Plain-text document sources
*****
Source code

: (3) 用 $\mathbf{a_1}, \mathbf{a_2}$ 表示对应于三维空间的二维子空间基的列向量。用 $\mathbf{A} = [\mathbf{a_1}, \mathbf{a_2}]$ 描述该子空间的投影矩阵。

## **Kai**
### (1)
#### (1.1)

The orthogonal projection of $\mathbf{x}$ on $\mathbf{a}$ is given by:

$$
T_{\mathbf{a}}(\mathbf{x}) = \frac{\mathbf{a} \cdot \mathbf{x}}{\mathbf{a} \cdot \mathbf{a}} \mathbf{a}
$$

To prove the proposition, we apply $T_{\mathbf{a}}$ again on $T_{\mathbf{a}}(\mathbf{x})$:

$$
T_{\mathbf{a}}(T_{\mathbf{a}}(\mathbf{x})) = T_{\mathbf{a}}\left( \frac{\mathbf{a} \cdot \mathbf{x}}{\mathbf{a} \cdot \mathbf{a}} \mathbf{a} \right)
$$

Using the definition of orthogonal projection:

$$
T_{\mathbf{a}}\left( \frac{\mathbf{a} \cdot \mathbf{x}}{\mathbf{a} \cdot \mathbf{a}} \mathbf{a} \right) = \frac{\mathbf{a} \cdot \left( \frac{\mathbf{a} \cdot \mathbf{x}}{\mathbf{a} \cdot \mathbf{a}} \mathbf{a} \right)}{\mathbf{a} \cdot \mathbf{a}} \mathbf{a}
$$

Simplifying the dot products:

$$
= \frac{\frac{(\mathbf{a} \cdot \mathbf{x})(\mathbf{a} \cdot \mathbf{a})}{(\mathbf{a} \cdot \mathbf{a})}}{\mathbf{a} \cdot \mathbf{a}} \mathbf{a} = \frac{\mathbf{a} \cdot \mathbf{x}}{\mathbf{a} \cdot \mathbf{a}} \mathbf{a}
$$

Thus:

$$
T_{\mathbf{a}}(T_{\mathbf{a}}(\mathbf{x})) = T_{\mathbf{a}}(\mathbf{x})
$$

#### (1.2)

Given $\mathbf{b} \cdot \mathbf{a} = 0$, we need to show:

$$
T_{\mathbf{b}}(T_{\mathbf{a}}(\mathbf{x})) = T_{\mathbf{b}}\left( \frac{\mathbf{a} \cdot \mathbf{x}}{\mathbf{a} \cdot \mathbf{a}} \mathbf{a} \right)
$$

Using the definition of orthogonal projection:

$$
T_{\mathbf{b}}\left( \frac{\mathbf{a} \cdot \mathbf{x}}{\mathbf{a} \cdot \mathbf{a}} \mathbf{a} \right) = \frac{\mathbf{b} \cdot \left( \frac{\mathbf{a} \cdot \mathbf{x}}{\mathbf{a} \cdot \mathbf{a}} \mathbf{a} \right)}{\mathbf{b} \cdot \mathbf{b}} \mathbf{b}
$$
*****
* _TO DO_
Rewrite the material above with "orthogonal projection" changed to "perpendicular projection" everywhere it appears, leaving everything else the same.

* _ANSWER_
Source code

: (3) 用 $\mathbf{a_1}, \mathbf{a_2}$ 表示对应于三维空间的二维子空间基的列向量。用 $\mathbf{A} = [\mathbf{a_1}, \mathbf{a_2}]$ 描述该子空间的投影矩阵。

## **Kai**
### (1)
#### (1.1)

The perpendicular projection of $\mathbf{x}$ on $\mathbf{a}$ is given by:

$$
T_{\mathbf{a}}(\mathbf{x}) = \frac{\mathbf{a} \cdot \mathbf{x}}{\mathbf{a} \cdot \mathbf{a}} \mathbf{a}
$$

To prove the proposition, we apply $T_{\mathbf{a}}$ again on $T_{\mathbf{a}}(\mathbf{x})$:

$$
T_{\mathbf{a}}(T_{\mathbf{a}}(\mathbf{x})) = T_{\mathbf{a}}\left( \frac{\mathbf{a} \cdot \mathbf{x}}{\mathbf{a} \cdot \mathbf{a}} \mathbf{a} \right)
$$

Using the definition of perpendicular projection:

$$
T_{\mathbf{a}}\left( \frac{\mathbf{a} \cdot \mathbf{x}}{\mathbf{a} \cdot \mathbf{a}} \mathbf{a} \right) = \frac{\mathbf{a} \cdot \left( \frac{\mathbf{a} \cdot \mathbf{x}}{\mathbf{a} \cdot \mathbf{a}} \mathbf{a} \right)}{\mathbf{a} \cdot \mathbf{a}} \mathbf{a}
$$

Simplifying the dot products:

$$
= \frac{\frac{(\mathbf{a} \cdot \mathbf{x})(\mathbf{a} \cdot \mathbf{a})}{(\mathbf{a} \cdot \mathbf{a})}}{\mathbf{a} \cdot \mathbf{a}} \mathbf{a} = \frac{\mathbf{a} \cdot \mathbf{x}}{\mathbf{a} \cdot \mathbf{a}} \mathbf{a}
$$

Thus:

$$
T_{\mathbf{a}}(T_{\mathbf{a}}(\mathbf{x})) = T_{\mathbf{a}}(\mathbf{x})
$$

#### (1.2)

Given $\mathbf{b} \cdot \mathbf{a} = 0$, we need to show:

$$
T_{\mathbf{b}}(T_{\mathbf{a}}(\mathbf{x})) = T_{\mathbf{b}}\left( \frac{\mathbf{a} \cdot \mathbf{x}}{\mathbf{a} \cdot \mathbf{a}} \mathbf{a} \right)
$$

Using the definition of perpendicular projection:

$$
T_{\mathbf{b}}\left( \frac{\mathbf{a} \cdot \mathbf{x}}{\mathbf{a} \cdot \mathbf{a}} \mathbf{a} \right) = \frac{\mathbf{b} \cdot \left( \frac{\mathbf{a} \cdot \mathbf{x}}{\mathbf{a} \cdot \mathbf{a}} \mathbf{a} \right)}{\mathbf{b} \cdot \mathbf{b}} \mathbf{b}
$$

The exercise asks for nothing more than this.